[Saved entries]
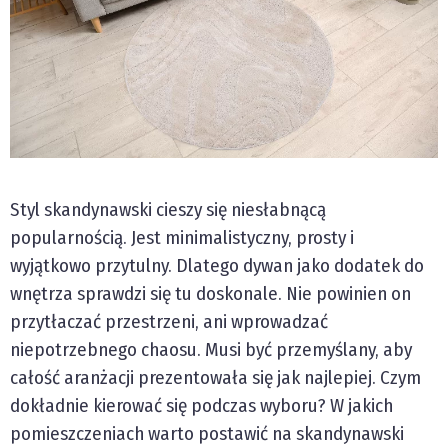
Styl skandynawski cieszy się niesłabnącą
popularnością. Jest minimalistyczny, prosty i
wyjątkowo przytulny. Dlatego dywan jako dodatek do
wnętrza sprawdzi się tu doskonale. Nie powinien on
przytłaczać przestrzeni, ani wprowadzać
niepotrzebnego chaosu. Musi być przemyślany, aby
całość aranżacji prezentowała się jak najlepiej. Czym
dokładnie kierować się podczas wyboru? W jakich
pomieszczeniach warto postawić na skandynawski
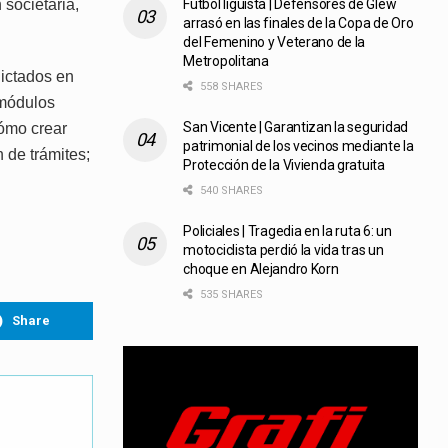
 societaria,
Fútbol liguista | Defensores de Glew
arrasó en las finales de la Copa de Oro
del Femenino y Veterano de la
Metropolitana
dictados en
558 SHARES
 módulos
San Vicente | Garantizan la seguridad
Cómo crear
patrimonial de los vecinos mediante la
n de trámites;
Protección de la Vivienda gratuita
540 SHARES
Policiales | Tragedia en la ruta 6: un
motociclista perdió la vida tras un
choque en Alejandro Korn
535 SHARES
Share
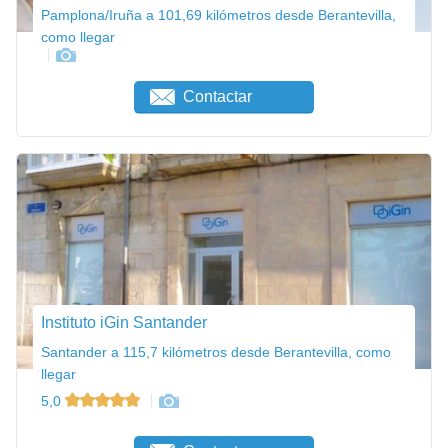
Pamplona/Iruña a 101,69 kilómetros desde Berantevilla,
como llegar
Contactar
Instituto iGin Santander
Santander a 115,7 kilómetros desde Berantevilla, como
llegar
5,0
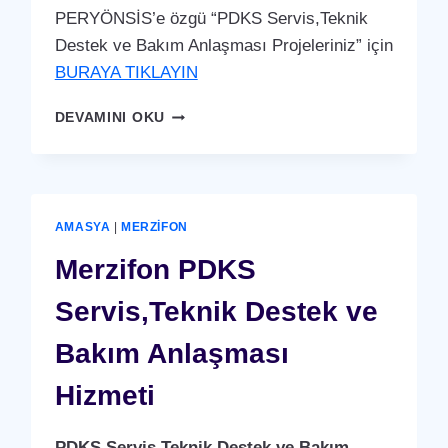
PERYÖNSİS’e özgü “PDKS Servis,Teknik
Destek ve Bakım Anlaşması Projeleriniz” için
BURAYA TIKLAYIN
HAMAMÖZÜ
DEVAMINI OKU
PDKS
SERVIS,TEKNIK
DESTEK
VE
BAKIM
AMASYA
|
MERZIFON
ANLAŞMASI
HIZMETI
Merzifon PDKS
Servis,Teknik Destek ve
Bakım Anlaşması
Hizmeti
PDKS Servis,Teknik Destek ve Bakım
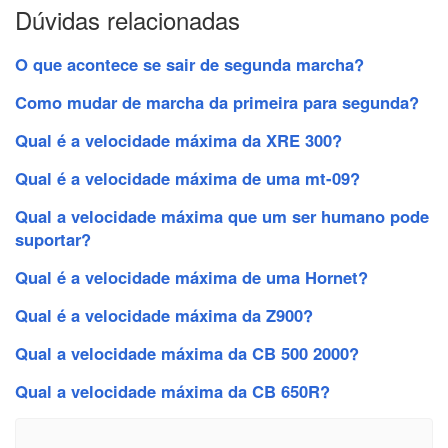
Dúvidas relacionadas
O que acontece se sair de segunda marcha?
Como mudar de marcha da primeira para segunda?
Qual é a velocidade máxima da XRE 300?
Qual é a velocidade máxima de uma mt-09?
Qual a velocidade máxima que um ser humano pode
suportar?
Qual é a velocidade máxima de uma Hornet?
Qual é a velocidade máxima da Z900?
Qual a velocidade máxima da CB 500 2000?
Qual a velocidade máxima da CB 650R?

▶ [Task objective]: Look through the entries above and find each line where the word "velocidade" occurs; copy those lines.

▶ [Response below]:
Qual é a velocidade máxima da XRE 300?
Qual é a velocidade máxima de uma mt-09?
Qual a velocidade máxima que um ser humano pode
Qual é a velocidade máxima de uma Hornet?
Qual é a velocidade máxima da Z900?
Qual a velocidade máxima da CB 500 2000?
Qual a velocidade máxima da CB 650R?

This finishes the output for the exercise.